Ideally, fishing activities would take from each stock no more fish than can safely be removed without inhibiting the stock's capacity to spawn and to bring in young fish to the stock. Conservation lies at the core of the EU Common Fisheries Policy (CFP), and measures aimed at calculating safe levels of capture and ensuring that they are respected are among the main measures under this policy. Setting total allowable catches (TACs) means fixing the maximum quantities of fish that can be landed from a specific stock over a given period of time. TACs are set on the basis of a proposal from the Commission, but final power of decision rests with the Council of Fisheries Ministers. The Marine Management Organisation (MMO) has responsibility for managing the English commercial fishing fleet. The Agency operates a national restrictive licensing scheme for UK commercial fishing vessels which is designed to control the capacity and fishing activities of the UK fleet. This is intended to bring catching effort into better balance with fishing opportunities.
Defra’s revised approach to managing commercial fisheries activity in European Marine Sites (EMSs) requires IFCAs, MMO and Defra to assess the impacts of fisheries on all designated features and habitats within EMSs in England. This is to ensure that all existing and potential commercial fishing activities are carried out in accordance with Article 6 of the European Union Habitats Directive 92/43/EEC. This approach will also apply to Marine Conservation Zones (MCZs).
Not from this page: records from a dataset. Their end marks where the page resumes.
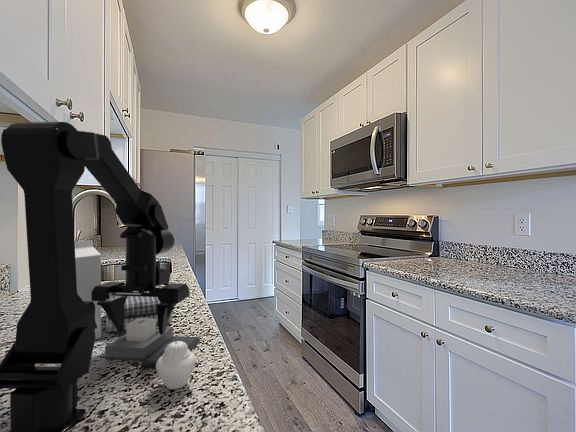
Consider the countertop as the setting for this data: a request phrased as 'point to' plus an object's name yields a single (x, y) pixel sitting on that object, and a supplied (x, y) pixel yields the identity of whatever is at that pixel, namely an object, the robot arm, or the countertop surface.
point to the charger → (141, 330)
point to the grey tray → (136, 346)
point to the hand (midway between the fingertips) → (141, 333)
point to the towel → (137, 311)
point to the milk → (88, 275)
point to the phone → (154, 357)
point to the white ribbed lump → (176, 365)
The new Southern Inshore Fisheries and Conservation Authority (SIFCA) Seagrass Management Strategy is designed for the protection of seagrass beds throughout the SIFCA District (entire Hampshire, Dorset and Isle of Wight coast out to 6nm from baselines). The SIFCA has a conservation responsibility to protect seagrass beds and other designated habitats from the damaging impact of fishing activity throughout the District. Phase 1 (the voluntary approach) of this strategy was implemented by the SIFCA on the 29th June 2012 in the form of a Code of Conduct (CoC). Through this CoC the SIFCA has requested that all fishermen who operate within the District voluntarily avoid the use of bottom-towed fishing gear (ie. shellfish dredges, otter trawls) within ‘Seagrass Protection Areas’ comprised of all of the seagrass beds in the District (using the Environment Agency’s definition of a bed, as being >5% coverage of seagrass) determined from best available data, and a buffer area to account for trawl cable lengths. All commercial fishermen operating with bottom-towed fishing gear have been issued with details of this CoC via a letter sent out by post and accompanying maps which include coordinates, clearly indicating where these Seagrass Protection Areas occur.